Menurut Prof Carey, Dr Ismail Hakki yang meneliti banyak arsip di era Turki Utsmani tidak menemukan informasi adanya kontak antara Raden Patah dari Demak dengan Turki Utsmani (detiknews, 24/8/2020).
Namun, berbeda dengan Peter Carey, pemerhati sejarah asal Solo, Dr Kasori Mujahid justru menjelaskan sebaliknya. Doktor UIN Sunan Kalijaga Yogyakarta yang menulis disertasi tentang relasi Demak dengan Turki Utsmani ini menjelaskan, bahwa ada surat yang merekam ucapan selamat Pakubuwono X saat Sultan Abdul Hamid II selamat dari upaya pembunuhan dan kudeta. Menurut Dr Kasori, surat tersebut ada pada arsip Turki Utsmani. Isinya menjelaskan ucapan selamat Sultan Surakarta Abdurrachman (gelas PB X). Hal ini mengidikasikan bahwa ada hubungan antara kesultanan di Jawa dengan Turki Utsmani (Republika.co.id, 21/8/2020).
Selain pendapat Dr Kasori tersebut, indikasi kuat adanya jejak Khilafah di Nusantara juga terungkap dalam sambutan Sri Sultan Hamengkubuwono X pada Konggres Umat Islam Indonesia (KUII), 9 Februari 2015 lalu di Yogyakarta. Beliau mengungkapkan bahwa Raden Patah dikukuhkan oleh utusan Sultan Turki Utsmani sebagai Khalifatullah ing Tanah Jawi (Perwakilan Khilafah Turki di Tanah Jawa).
Dari apa yang disampaikan oleh Dr Kasori dan Sultan Hamengkubuwono X ini, kita pun bisa mengambil kesimpulan kuat bahwa jejak Khilafah di Nusantara adalah fakta sejarah yang tak terbantah. Maka, pemblokiran film JKdN pada tayangan perdananya ini telah menunjukkan dengan jelas adanya upaya-upaya untuk menutupi atau bahkan mengubur fakta sejarah yang sebenarnya.

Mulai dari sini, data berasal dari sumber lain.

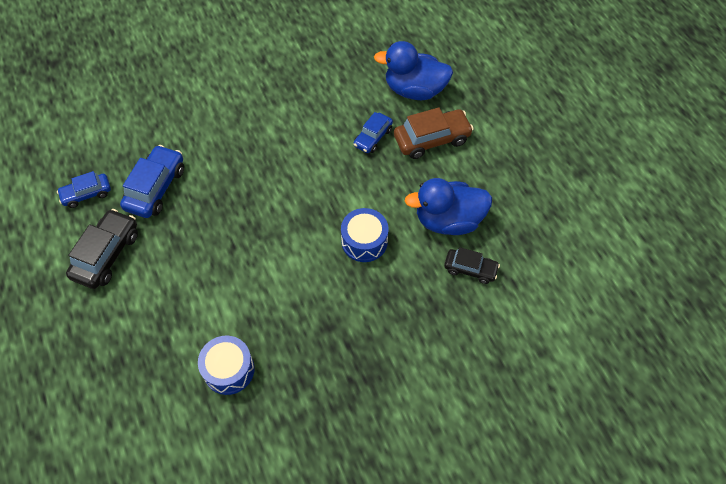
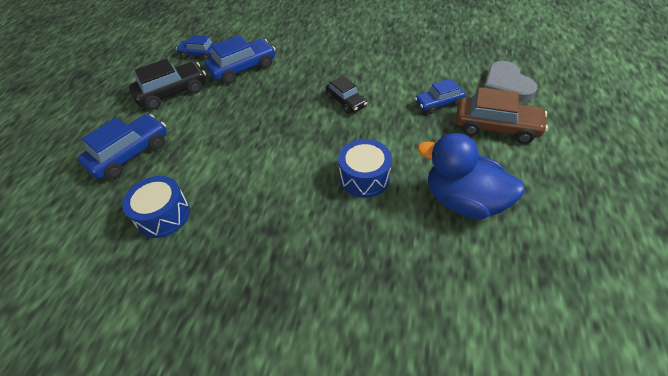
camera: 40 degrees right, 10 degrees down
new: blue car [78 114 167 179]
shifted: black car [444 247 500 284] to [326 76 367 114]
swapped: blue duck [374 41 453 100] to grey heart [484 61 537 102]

Pemblokiran film JKdN sungguh mengindikasikan adanya ketakutan akan kebenaran sejarah. Barat sekuler dan para sekutunya, menyadari betul potensi bangkitnya Khilafah sebagai sebuah sistem pemerintahan. Yang tentunya keberadaan Khilafah akan bisa menjadi ancaman bagi sistem Sekuler Kapitalis yang saat ini berkuasa.
Meskipun sejarah bukanlah sumber hukum secara mutlak, tapi adanya fakta sejarah tentang jejak Khilafah di Nusantara ini setidaknya semakin memperkuat kita bahwa mengembalikan kekhilafahan bukan perjuangan yang a historis. Karena terdapat bukti nyata bahkan dekat dengan kita bahwa kekhilafahan itu pernah ada dan bukan sekadar hayalan semata.